::: PROVIDED DATA

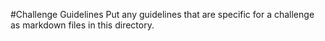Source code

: #Challenge Guidelines
Put any guidelines that are specific for a challenge as markdown files in this directory.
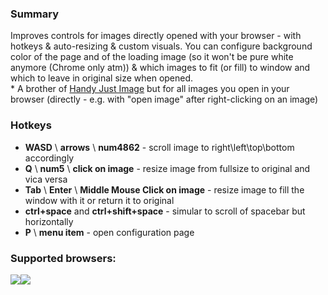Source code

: <h3>Summary</h3>
Improves controls for images directly opened with your browser - with hotkeys & auto-resizing & custom visuals. You can configure background color of the page and of the loading image (so it won't be pure white anymore (Chrome only atm)) & which images to fit (or fill) to window and which to leave in original size when opened.
<br>* A brother of <a href=https://github.com/Owyn/HandyImage>Handy Just Image</a> but for all images you open in your browser (directly - e.g. with "open image" after right-clicking on an image)

<h3>Hotkeys</h3>
<ul>
<li><strong>WASD</strong> \ <strong>arrows</strong> \ <strong>num4862</strong> - scroll image to right\left\top\bottom accordingly</li>
<li><strong>Q</strong> \ <strong>num5</strong> \ <strong>click on image</strong> - resize image from fullsize to original and vica versa</li>
<li><strong>Tab</strong> \ <strong>Enter</strong> \ <strong>Middle Mouse Click on image</strong> - resize image to fill the window with it or return it to original</li>
<li><strong>ctrl+space</strong> and <strong>ctrl+shift+space</strong> - simular to scroll of spacebar but horizontally
<li><strong>P</strong> \ <strong>menu item</strong> - open configuration page
</ul>

<h3>Supported browsers:</h3>
<img src=https://upload.wikimedia.org/wikipedia/commons/thumb/a/a5/Google_Chrome_icon_%28September_2014%29.svg/180px-Google_Chrome_icon_%28September_2014%29.svg.png><img src=https://upload.wikimedia.org/wikipedia/commons/thumb/e/e7/Mozilla_Firefox_3.5_logo_256.png/180px-Mozilla_Firefox_3.5_logo_256.png>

::::::

◆ ACTION ITEM
No line before the one containing "<h3>Supported browsers:</h3>" belongs in the answer; give again exactly that line and all lines after it through the end of the data.

◆ SOLUTION FOR THIS TASK
<h3>Supported browsers:</h3>
<img src=https://upload.wikimedia.org/wikipedia/commons/thumb/a/a5/Google_Chrome_icon_%28September_2014%29.svg/180px-Google_Chrome_icon_%28September_2014%29.svg.png><img src=https://upload.wikimedia.org/wikipedia/commons/thumb/e/e7/Mozilla_Firefox_3.5_logo_256.png/180px-Mozilla_Firefox_3.5_logo_256.png>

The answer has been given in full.